|Advanced Search Site Map|
The Food of CalabriaCalabria is one region in Italy that has remained true to it's roots. Unlike other areas of the country where you come across throngs of tourists, much of Calabria seems to have been ignored by time. Driving along it's rough roads, it is not unusual to come a cross a donkey loaded down with firewood, or a shepherd leading his flock, lazily across a "highway".
In small cities and towns across the region, old men spend hours playing cards at tables in the main piazzas, while grandmothers still dressed in black, sit on their doorstops to gossip with those who pass by. The region's landscape, although very rugged, has something for everyone. Surrounded by water, it has miles of beautiful beaches, and seas that contain almost every kind of fish imaginable. Moving inland towards La Sila Grande, one finds an area unlike any other in Italy. It has snow capped mountains, lively streams and waterfalls, and miles of evergreen forests.
The food of Calabria, despite the abundance of fresh fish, is primarily a diet of simple fresh pastas, homegrown vegetables cooked in a myriad of ways, and meats, particularly pork. Although pasta is important to all Italians, in Calabria it is treated with an almost reverence. Each city or town has it's own pasta specialties, from chewy fusilli, to various types of lasagne. Calabrians seem to know by instinct, the best sauce to pair with each pasta to create the most delicious dishes. Sauces include many seafood and meats, as well as various vegetables, with tomatoes playing an important role. One rich, baked lasagne, consists of layers of delicate egg noodles blanketing a spicy tomato sauce. Spaghetti alle Vongole, the "white" version of pasta with clams, is also a popular dish commonly found in Calabria. Orecchiette con Cima, a simple pasta made with broccoli rabe, is typical of Calabrian cooking, using just tasty, sautéed greens mixed with pasta.
Polenta is another important staple in the Calabrian diet, often replacing pasta at a meal.

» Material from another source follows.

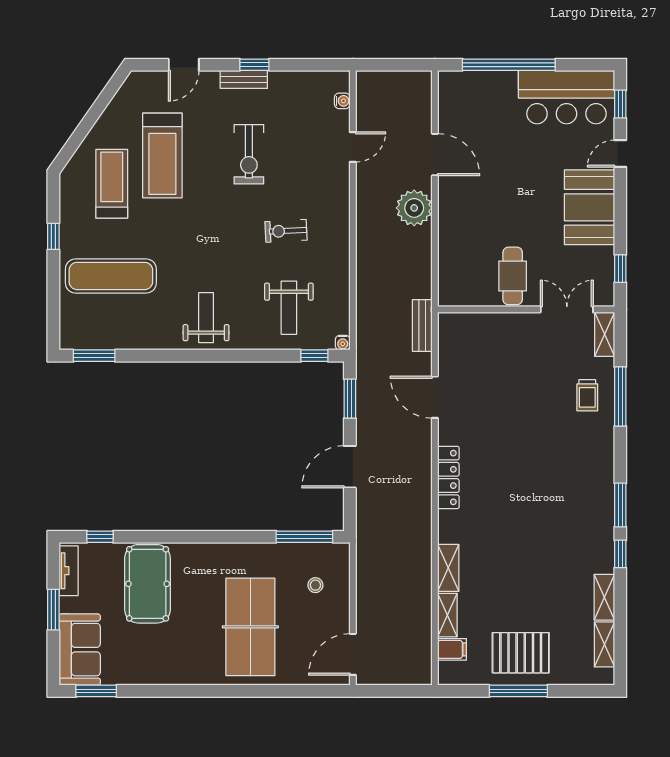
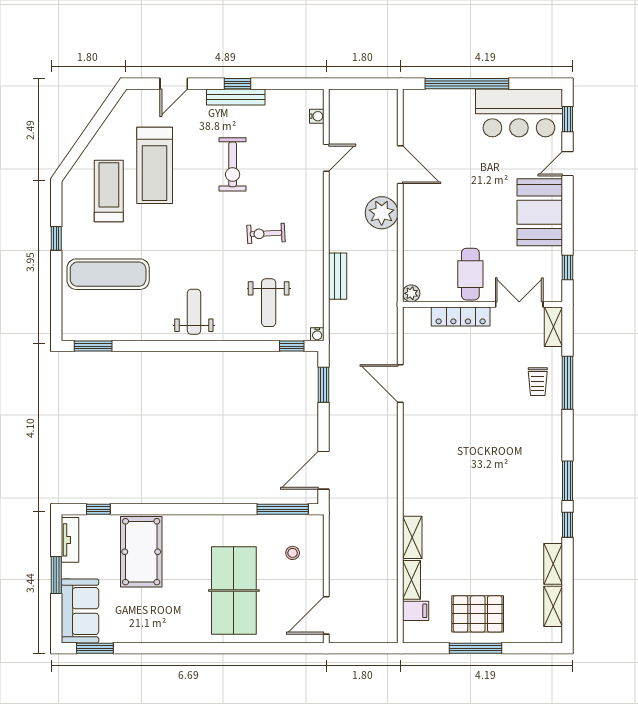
bench: (244, 79) -> (236, 97), width x1.36
plant: (447, 297) -> (411, 293), added
bench: (422, 325) -> (338, 276), moved
door: (350, 467) -> (324, 470), moved
locker: (448, 477) -> (461, 316), moved, turned 90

Polenta Verde Calabrese, is a wonderful dish served with cheese or sausages.
When it comes to meat, pork is particularly important, with every part of the pig being used. It is turned into sausages, made into hearty pasta sauces, or roasted whole over a spit. Black pepper and peperoncini are widely used as seasonings, explaining why Calabrian food is often described as "spicy". For a great recipe to make Calabrian style sausages, my Homemade Sausage recipe is a good choice. Roast Pork With Fennel, is another typical recipe one might find across Calabria.

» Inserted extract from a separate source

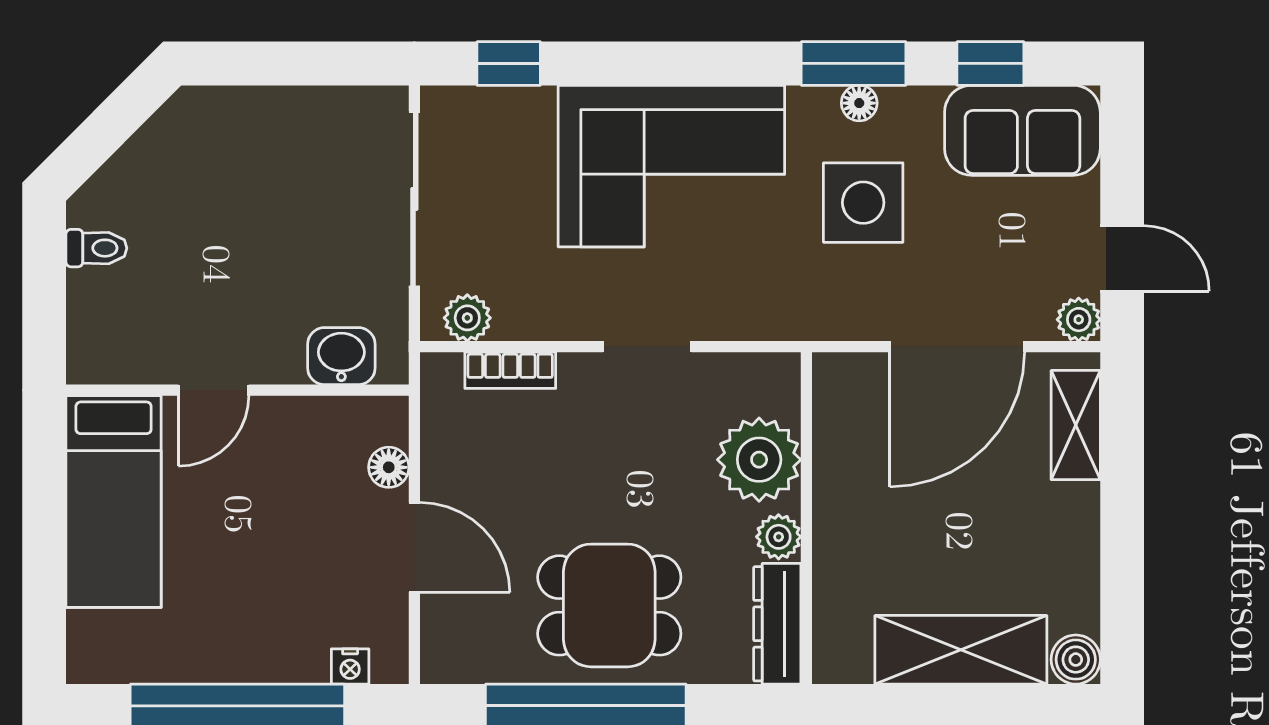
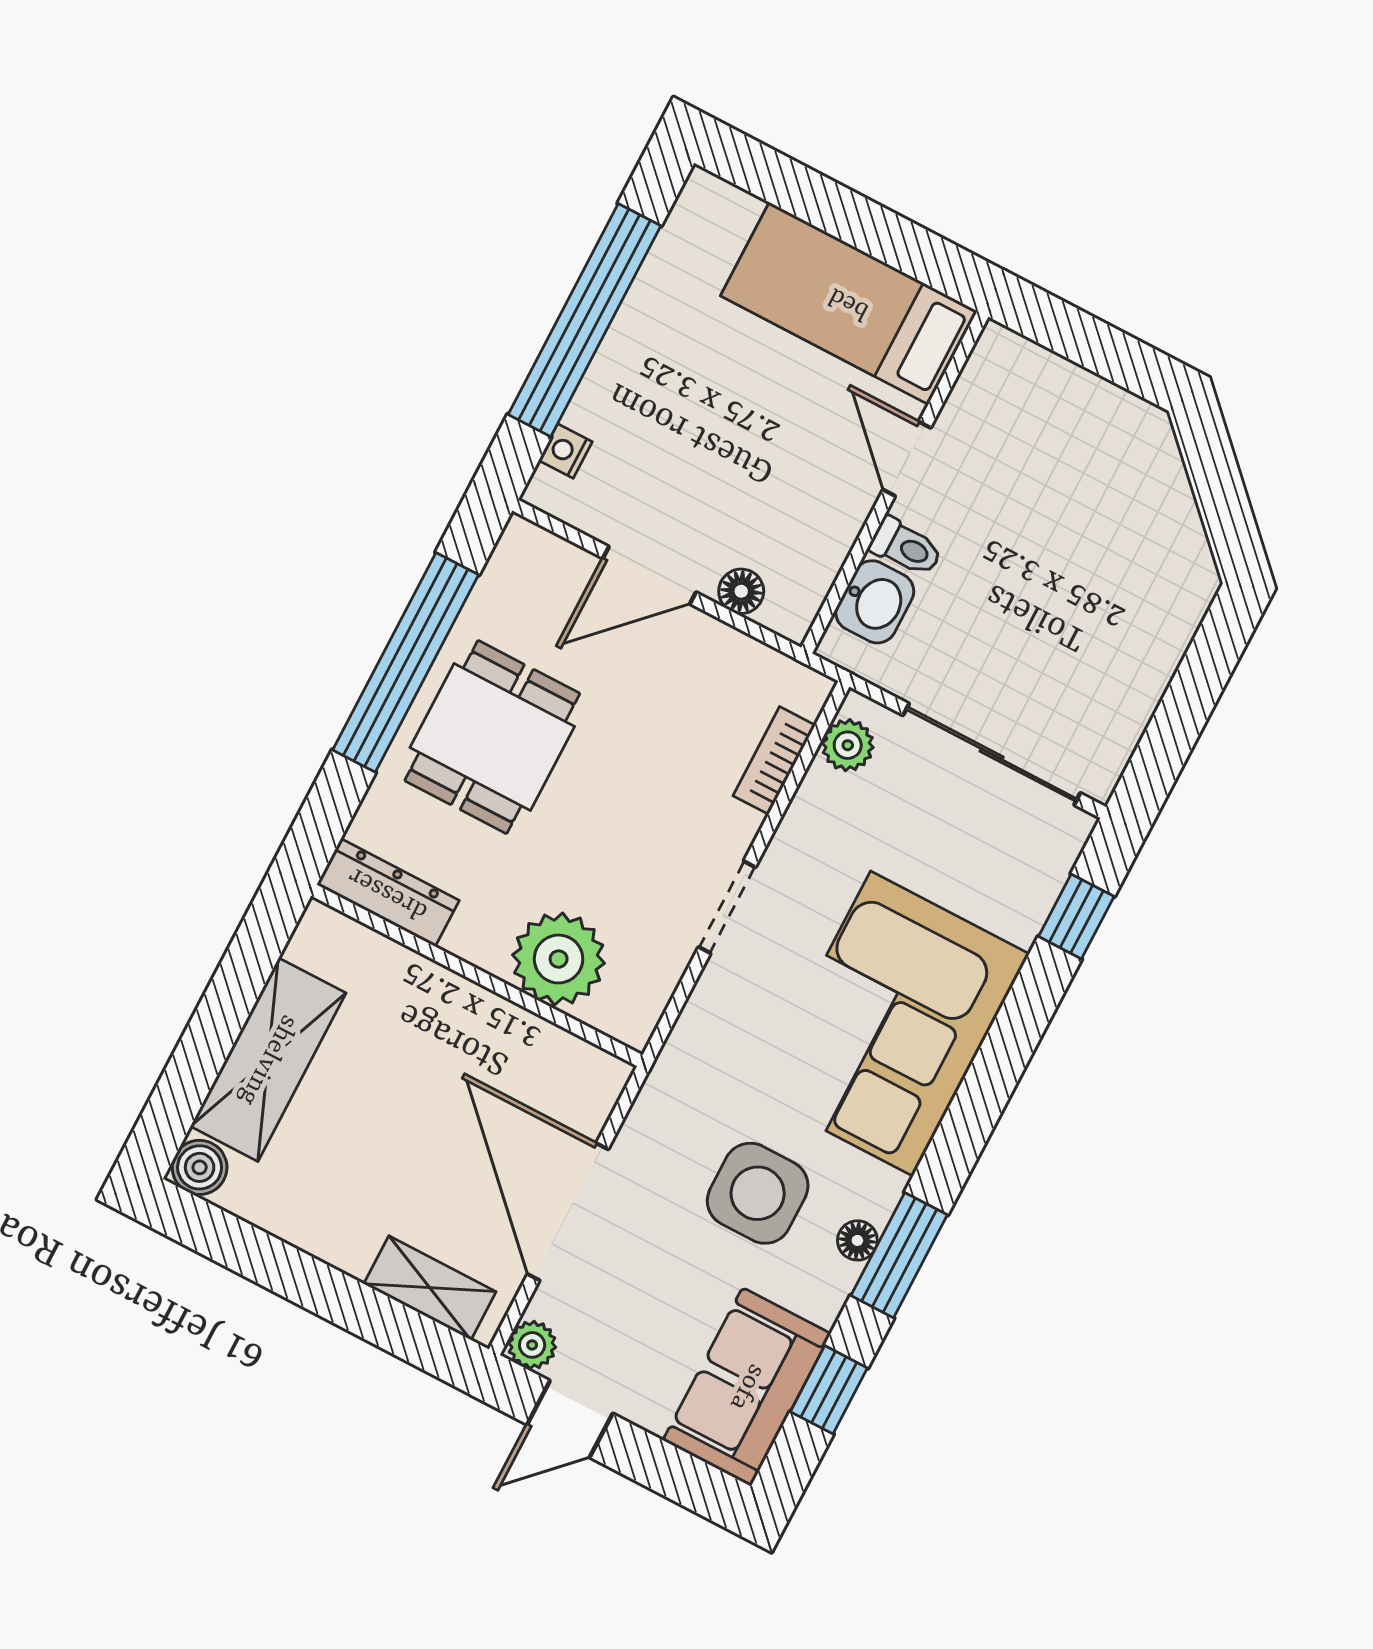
toilet: (96, 248) -> (906, 547), moved, turned -90
plant: (779, 537) -> (473, 939), removed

The rich abundance of fresh seafood is another advantage to living in Calabria. Calabrians feel simplicity is important when preparing seafood, and often add very little to the dish to prevent masking the delicate flavor of the fish. Fish is often grilled whole as in my Grilled Whole Fish recipe, fried or roasted. Baccala, or dried cod is another important seafood staple that has been around since Roman times, when there was no easy way to transport seafood inland without refrigeration. This recipe for Baccala con Polenta is a great way to try salted cod for the first time. Seafood Salad is a recipe that is popular in Calabria every Christmas Eve, although it would be a nice start to any meal year round.
Since Calabria has a history of being an impoverished region, many poor Italians depended on gardens to help supplement their food source, which led to them having an affinity for preparing vegetables in various, delicious ways. Tomatoes are one of the most popular vegetables grown, and it is indeed now difficult to imagine southern Italian cuisine without the tomato. Tomatoes are in fact a staple, grown throughout the summer, then canned for sauce the rest of the year, or sun-dried and packed in oil. Anyone can prepare tomatoes for canning year round as the Calabrians do, by following the simple instructions in my Canned Tomato Sauce recipe. Despite the importance of the tomato, the eggplant can be considered the queen of Calabrian vegetables. Eggplants are grilled, fried, roasted or stuffed to name just a few methods of preparation. One of my favorite Eggplant recipes, obtained from a Calabrian friend is my recipe for Polpette di Melanzane (Eggplant Croquettes). A great way to preserve eggplant to enjoy it year round is this recipe for Melanzane Marinata (Marinated Eggplant).
Desserts are an indulgence after a full meal, and like most Italians, in Calabria one would most likely be served seasonal fresh fruit rather than a rich dessert. Calabria is famous for both it's citrus fruits, and figs, both fresh and dried. Typically elaborate sweets are saved for holidays and special occasions. Often, a sliver of a rich buttery tart, made with nuts or jam will be enjoyed with mid-afternoon coffee, and cookies, or biscotti are eaten for breakfast. One simple biscotti recipe that would be delicious any time of day is Pignoli Biscotti. Another Calabrian cookie made for holidays throughout the year, is the dense, honey sweet Mostaccioli. At Easter, a traditional sweet bread that is enjoyed is Ciambellone.
Family life in Calabria centers around the dining table, where food is considered more of an expression of love and tradition than it is for simple nourishment. I hope you now have a better understanding of the foods of Calabria, and that you'll try a few of the recipes offered.